Provided information:
....
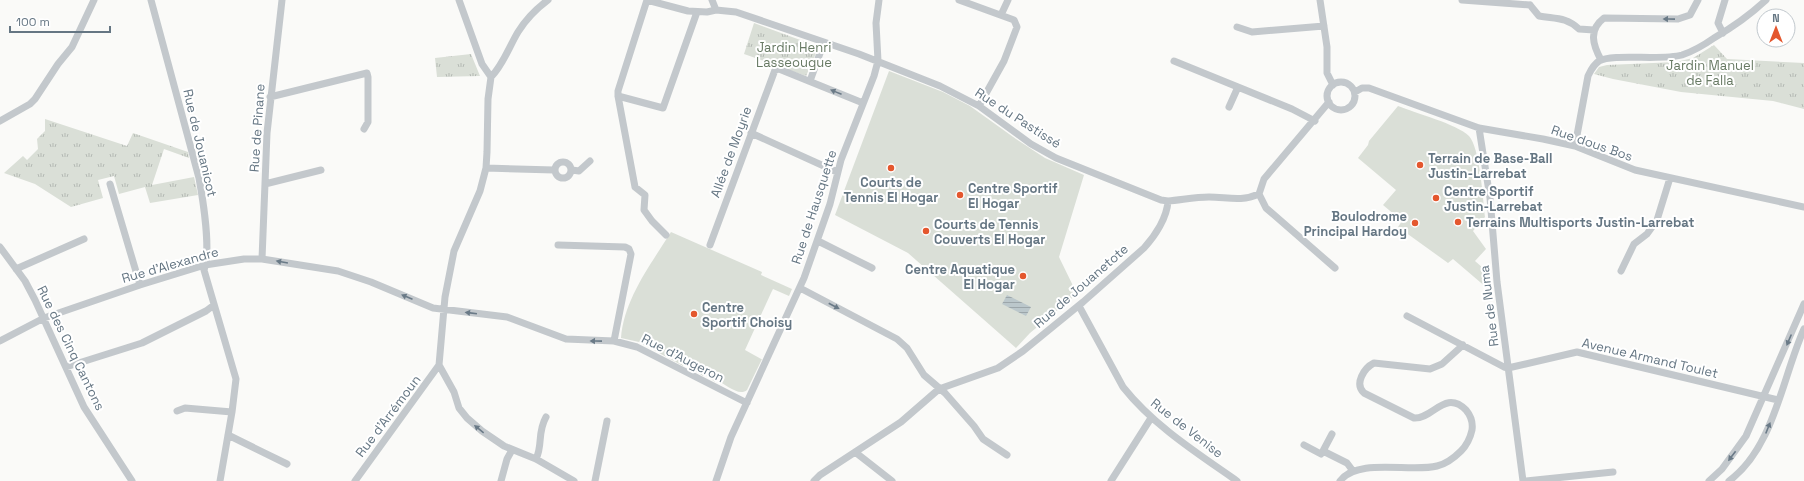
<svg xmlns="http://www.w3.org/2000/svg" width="1804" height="481" font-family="'Space Grotesk',sans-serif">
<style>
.grass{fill:url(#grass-tufts)}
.garden{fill:#dadfd7}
.water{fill:url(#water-rules)}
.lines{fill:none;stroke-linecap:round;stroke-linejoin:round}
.minor{stroke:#c3c8cc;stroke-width:7}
.oneway{fill:#6a7a87}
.poi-dot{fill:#e4572e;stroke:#fff;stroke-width:1.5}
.labels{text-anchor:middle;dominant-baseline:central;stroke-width:4;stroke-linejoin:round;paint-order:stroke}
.park-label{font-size:13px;fill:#687a64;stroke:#fff}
.street-label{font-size:13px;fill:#657683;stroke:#fff}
.poi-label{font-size:13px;font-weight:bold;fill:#657683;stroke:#fff;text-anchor:start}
</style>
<defs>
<pattern id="grass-tufts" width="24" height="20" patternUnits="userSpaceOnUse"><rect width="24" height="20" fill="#dadfd7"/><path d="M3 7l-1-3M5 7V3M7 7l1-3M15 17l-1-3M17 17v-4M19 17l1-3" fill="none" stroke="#b4b9b4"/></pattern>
<pattern id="water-rules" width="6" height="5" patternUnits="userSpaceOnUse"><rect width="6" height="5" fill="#bbc7cb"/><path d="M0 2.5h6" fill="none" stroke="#9ca6aa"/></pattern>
</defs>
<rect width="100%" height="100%" fill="#fafaf8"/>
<path class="grass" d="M754 23 814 45 812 49 817 51 806 76 744 54Z
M1714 45 1727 59 1804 63V109L1773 101 1681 92 1613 79 1594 74 1599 67 1607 65 1676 62 1693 58Z
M471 54 480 76 437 77 435 58Z
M45 119 127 146 133 133 188 152 189 158 164 149 152 185 194 177 198 195 150 203 145 187 119 194 114 176 98 180 103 198 71 207 35 184 4 173 23 156 27 160 38 149 37 139 45 131Z"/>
<path class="garden" d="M889 71 943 92 970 106 1016 139 1045 158 1084 175 1059 257 1077 294 1030 333 1016 348 908 253 835 215Z
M1398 106C1415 113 1457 124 1469 136 1480 148 1483 200 1485 217L1473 231 1486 249 1475 261 1491 275 1492 285 1487 288 1453 259 1448 263 1398 227 1402 221 1383 205 1396 190 1358 158 1368 145 1369 141Z
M671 232 762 272 761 275 792 289 789 296 773 289 771 293 745 350 763 360 762 359 747 390C739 397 725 384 717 380L715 382 706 375 703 376 684 364 683 366 639 342 621 338C624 299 651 264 671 232Z"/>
<path class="water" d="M1007 295 1031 307 1026 316 1002 304Z"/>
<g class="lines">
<path class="minor" d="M151 0 199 178C203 200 211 251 204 270L236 379 232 412 220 481
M459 0 482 64 491 77 488 99 487 152 486 168 480 191 454 251 445 297 439 365 454 392 459 408 467 418 482 431 504 446 536 459 574 481
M647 0 688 11 707 12 716 10 736 12 859 54 940 86 979 106 1031 144 1056 158 1161 200 1168 201C1181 200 1195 197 1209 197 1227 197 1241 202 1259 194L1264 179 1329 102
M647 0 618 91V96L635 187 645 195 644 210 652 221 666 235
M712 0 716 10
M959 0 1014 20 1017 27 1004 61 979 106
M1320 0 1327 47V73L1333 85
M1462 0 1530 5
M1530 5 1539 16C1556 19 1566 17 1579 29L1594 30
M1001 15 1008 0
M1237 27 1252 32 1324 26
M1723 33 1718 23 1725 0
M1601 60C1593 45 1588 30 1604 18L1678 19 1690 15 1698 0
M1174 61 1292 109 1315 121
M491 77C503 65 509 47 518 32 526 19 536 9 548 0
M810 81 824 42
M1327 96a14 14 0 1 1 28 0a14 14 0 1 1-28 0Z
M1355 92 1362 88H1369L1479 128 1543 139 1575 146 1635 170 1804 207
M618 96 663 108 697 12
M270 97 367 73 368 77V122L364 129
M1229 107 1238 87
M0 121 30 104 35 99 58 64 72 47 94 0
M1479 128 1490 198 1497 282 1523 481
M751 133 837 172
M1575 146 1588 76C1591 70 1593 65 1599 61 1613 53 1661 61 1682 55 1694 51 1704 45 1714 38 1733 27 1750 15 1766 0
M555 170a8 8 0 1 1 16 0a8 8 0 1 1-16 0Z
M486 168 554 170
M572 170 579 171 590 161
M110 184 140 285
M265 184 321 170
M1259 194 1266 208 1335 268
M818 241 872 268
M558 245 625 247 629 249 631 254 614 341
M710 245 775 70 779 69 863 103
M0 247 25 281 35 300 84 407 132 481
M262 259 267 133 282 0
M16 269 84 239
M1621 271 1634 244 1647 234 1657 220 1670 178
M800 288 897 339 907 348 924 375 945 393 974 426 983 439 1007 455
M1079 306 1123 387C1154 426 1197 453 1237 481
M1407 316 1504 367 1508 368 1577 352 1778 400
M0 341 44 318 140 285 205 265 244 259H262L338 271 371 282 433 308 507 317 566 339 614 341 637 347 747 403
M66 367 142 343 206 311 214 305
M177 411 185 408 232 412
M228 435 287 464
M1304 445 1321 454 1323 451 1347 463 1353 471
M1323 451 1332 434
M855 452 892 481
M536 459C543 445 537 433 546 417
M355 481 439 365
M501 481 507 459 512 450
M595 481 607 421
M716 481 731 437 804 278 830 204 841 160 874 76 878 61 876 23 879 0
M814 481 820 475 901 422 939 389 998 368 1023 351 1083 302 1144 248C1155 236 1167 218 1168 201
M1111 481 1151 418
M1340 481C1358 457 1411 473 1437 466 1446 464 1454 458 1461 451 1467 445 1470 439 1472 430 1473 423 1471 416 1466 410 1445 389 1433 419 1414 418L1364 393C1354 384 1364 368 1374 363L1430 369 1442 364 1463 345
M1526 481 1613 472
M1709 481 1722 469 1746 436 1804 304
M1729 481C1774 448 1782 378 1804 329"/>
</g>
<defs><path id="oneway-solid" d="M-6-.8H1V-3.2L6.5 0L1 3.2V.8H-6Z"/></defs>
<g class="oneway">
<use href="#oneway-solid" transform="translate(1669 19) rotate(-179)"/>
<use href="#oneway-solid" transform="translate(836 92) rotate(-158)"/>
<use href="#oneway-solid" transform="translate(282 262) rotate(-170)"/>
<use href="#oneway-solid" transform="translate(407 297) rotate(-157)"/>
<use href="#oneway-solid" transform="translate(834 306) rotate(28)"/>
<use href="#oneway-solid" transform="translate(471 313) rotate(-173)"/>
<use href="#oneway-solid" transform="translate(1789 340) rotate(113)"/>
<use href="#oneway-solid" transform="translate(596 341) rotate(-179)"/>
<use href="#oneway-solid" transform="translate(1768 428) rotate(-68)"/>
<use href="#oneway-solid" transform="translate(479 429) rotate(-141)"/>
<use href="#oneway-solid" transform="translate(1732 456) rotate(127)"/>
</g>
<g class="poi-dot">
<circle cx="1420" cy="165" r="4"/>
<circle cx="891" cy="168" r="4"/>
<circle cx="960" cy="195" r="4"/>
<circle cx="1436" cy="198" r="4"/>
<circle cx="1458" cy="222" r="4"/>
<circle cx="1415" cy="223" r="4"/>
<circle cx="926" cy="231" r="4"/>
<circle cx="1023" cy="276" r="4"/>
<circle cx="694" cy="314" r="4"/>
</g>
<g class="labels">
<g class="park-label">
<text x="794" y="47">Jardin Henri<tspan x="794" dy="15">Lasseougue</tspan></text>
<text x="1710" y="65">Jardin Manuel<tspan x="1710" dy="15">de Falla</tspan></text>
</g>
<g class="street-label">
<text transform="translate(1018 118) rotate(33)">Rue du Pastissé</text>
<text transform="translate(257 128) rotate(-86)">Rue de Pinane</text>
<text transform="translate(200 143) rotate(77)">Rue de Jouanicot</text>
<text transform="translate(1592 143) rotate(19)">Rue dous Bos</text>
<text transform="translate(731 152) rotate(-70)">Allée de Moyrie</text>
<text transform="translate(814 207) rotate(-72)">Rue de Hausquette</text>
<text transform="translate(170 265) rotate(-16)">Rue d'Alexandre</text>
<text transform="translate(1081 286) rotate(-41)">Rue de Jouanetote</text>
<text transform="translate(1489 306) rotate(-97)">Rue de Numa</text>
<text transform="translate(71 348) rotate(64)">Rue des Cinq Cantons</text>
<text transform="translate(683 358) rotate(27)">Rue d'Augeron</text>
<text transform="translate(1650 358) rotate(13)">Avenue Armand Toulet</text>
<text transform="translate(388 416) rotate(-53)">Rue d'Arrémoun</text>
<text transform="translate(1187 428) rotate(38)">Rue de Venise</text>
</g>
<g class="poi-label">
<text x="1428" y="158">Terrain de Base-Ball<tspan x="1428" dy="15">Justin-Larrebat</tspan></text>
<text x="891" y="182" text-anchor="middle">Courts de<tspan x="891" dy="15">Tennis El Hogar</tspan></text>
<text x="968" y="188">Centre Sportif<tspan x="968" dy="15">El Hogar</tspan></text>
<text x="1444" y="191">Centre Sportif<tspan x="1444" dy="15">Justin-Larrebat</tspan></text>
<text x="1407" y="216" text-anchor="end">Boulodrome<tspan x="1407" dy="15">Principal Hardoy</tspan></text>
<text x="1466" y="222">Terrains Multisports Justin-Larrebat</text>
<text x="934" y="224">Courts de Tennis<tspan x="934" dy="15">Couverts El Hogar</tspan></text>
<text x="1015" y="269" text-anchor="end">Centre Aquatique<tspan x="1015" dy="15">El Hogar</tspan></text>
<text x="702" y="307">Centre<tspan x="702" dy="15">Sportif Choisy</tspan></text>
</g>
</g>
<g transform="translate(1776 28)"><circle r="19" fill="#ffffff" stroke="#c1c8cd"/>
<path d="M0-3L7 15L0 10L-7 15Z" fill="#e4572e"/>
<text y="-6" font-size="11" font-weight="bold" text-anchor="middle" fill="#657683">N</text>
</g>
<path d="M10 26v6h100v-6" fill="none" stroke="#657683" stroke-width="2"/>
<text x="16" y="26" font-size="12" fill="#657683" stroke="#ffffff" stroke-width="3" paint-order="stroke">100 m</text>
</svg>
....
Task item:
In the entries above, find each line with "round" and copy it.

Solution:
.lines{fill:none;stroke-linecap:round;stroke-linejoin:round}
.labels{text-anchor:middle;dominant-baseline:central;stroke-width:4;stroke-linejoin:round;paint-order:stroke}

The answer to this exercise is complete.